Justifying Myopic Behavior in the Finance Industry
        Another very rich topic that Stout digs into is how the realities of the finance industry interact with shareholder primacy to encourage myopic behavior in corporations and investors.  Short-term investing has been increasing.  By 2010, public stock is held for four months on average compared to eight years in 1960.  Therefore, even though investors should theoretically be primarily interested in long-term corporate performance, clearly many are profiting from short term gains.  An investor who only plans on holding a stock for a short time can and do lobby for actions that increase the stock price in the short term, after which the investor sells, thus relinquishing her interest in the long-term success of the corporation.  In fact, it would be good for these investors if the stock price subsequently went down so that she can invest again and start the cycle over.  Myopic behaviors include cutting back on R&D or marketing or laying off employees to boost quarterly earnings reports.  They also include splitting up the company, selling off assets, and getting acquired.
       These things happen because shareholders (and thus investors) are heterogeneous in their expertise as well as incentives.  Also, information is expensive and time consuming, especially more qualitative information as opposed to prices.  Long-term investors profit from the overall performance of the market.  They will hold diversified assets in order to reduce risk.  As a result, they "suffer" from rational apathy.  There is too much information and their stake in each company is so small that it is not worth it to investigate whether a company's earnings went up because of myopic behavior or because of a particularly successful new product or operational improvements.  In contrast, shareholders who are more involved in corporate governance are usually short-term investors who profit from buying and selling.  They will hold relatively large stakes in a small number of companies, and it is in their interest to create "news" that will change expectations one way or another.  Yes, the market eventually "corrects itself," but the profits and losses from the error and subsequent correction are real.  Misallocation of financial capital, hurting employee morale, losing talent, slower innovation, lower quality products, reduced customer loyalty are sometimes also tangible and lasting effects.  Another dynamic that exacerbates the prevalence of these behaviors is that long-term investors such as institutional investors, who invest on behalf of pensioners for example, hire active managers to manage large portions of their assets.  These active managers are judged by their quarterly performance.  As a result, they are often short-term investors because those strategies are more reliable as well as profitable.


Recommendations
        Ok, that sounds like a hairy mess.  Stout's recommendations aren't as crisp as her analysis of the situation.  Even so, there are four potential solutions that stood out to me.
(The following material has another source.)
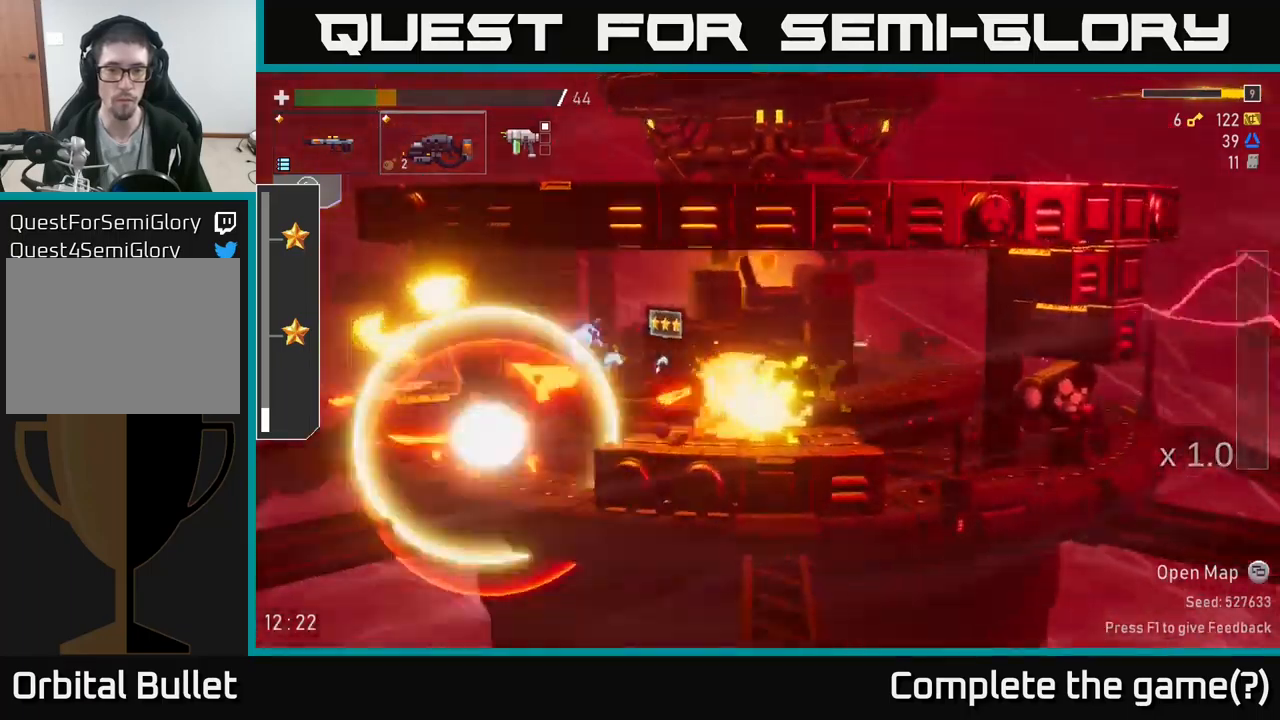
Gameplay with a controller (Xbox layout); each line is a JSON object with the inputs held at the frame after it (dt_ms = milliseconds from this image to that frame). "events" lists button and stick changes between this image and that frame as [ms after this image, input, new state], when the widget could be followed in between.
{"dt_ms": 500, "buttons": ["A", "X", "R2"], "left_stick": "left", "right_stick": "center", "events": [[34, "X", "up"], [117, "left_stick", "left"], [150, "R2", "down"], [350, "R2", "up"], [384, "left_stick", "down-left"], [400, "R2", "down"], [467, "A", "down"], [467, "X", "down"], [500, "left_stick", "left"]]}
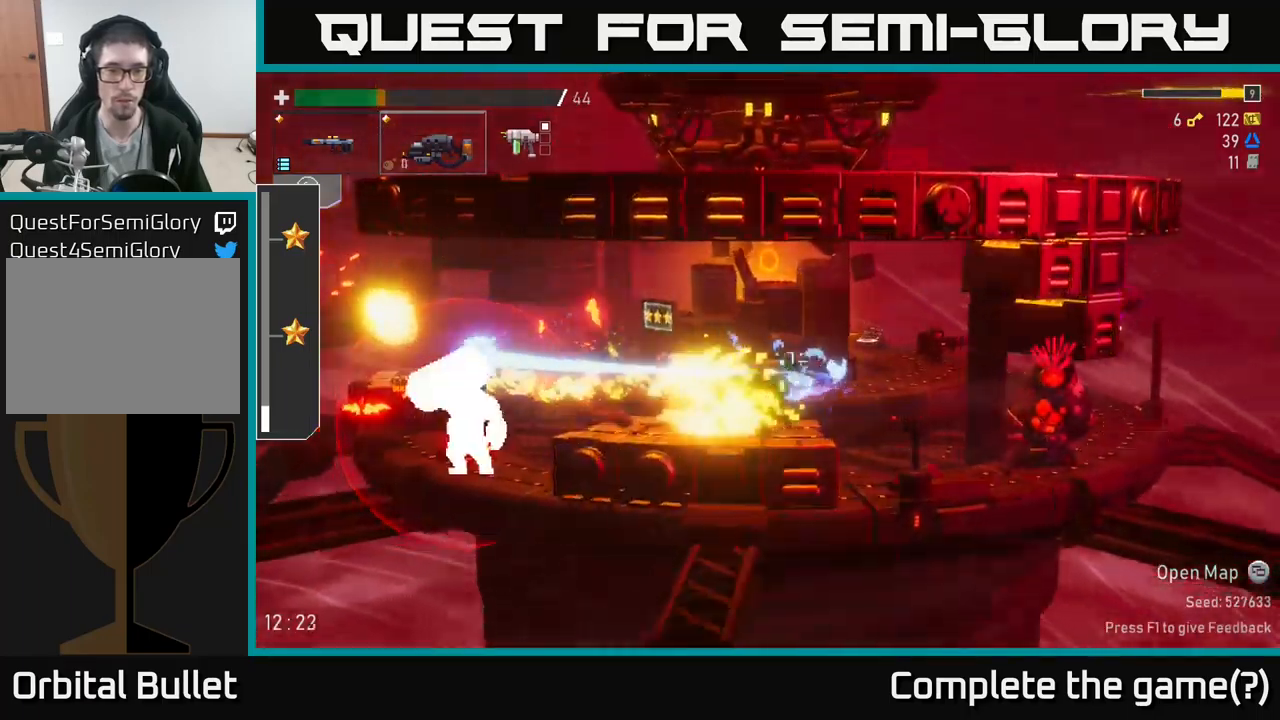
{"dt_ms": 500, "buttons": [], "left_stick": "left", "right_stick": "center", "events": [[17, "R2", "up"], [134, "A", "up"], [167, "X", "up"], [234, "A", "down"], [384, "A", "up"]]}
    1. Stop promoting shareholder democracy and giving shareholders more power.  This is one of Stout's main recommendations.  Shareholders do not act like responsible principals and cannot be counted on for effective corporate governance.  For example, even after the Great Recession and subsequent bailout, shareholders opted not to diffuse the power of the CEO and chairman of JPMorgan Jamie Dimon, much less fire him. 
    2. Her second recommendation is to encourage companies to maximize stakeholder value.  She introduces the concept of team production, which expands on maximizing stakeholder value as a more descriptive theory of how corporations create value.  Basically, value is created as corporations build trust and commitment among employees, creditors, managers, consumers, and the community.
    3. Institutional investors should change how they evaluate active managers.  Stout did not focus on this probably because she does not think that institutional investors have enough incentive to reform this.
    4. Make information cheaper for long-term investors.  Stout also does not focus on this possibly because it is unclear if it is technically feasible.  However, I am personally very interested in this kind of solution.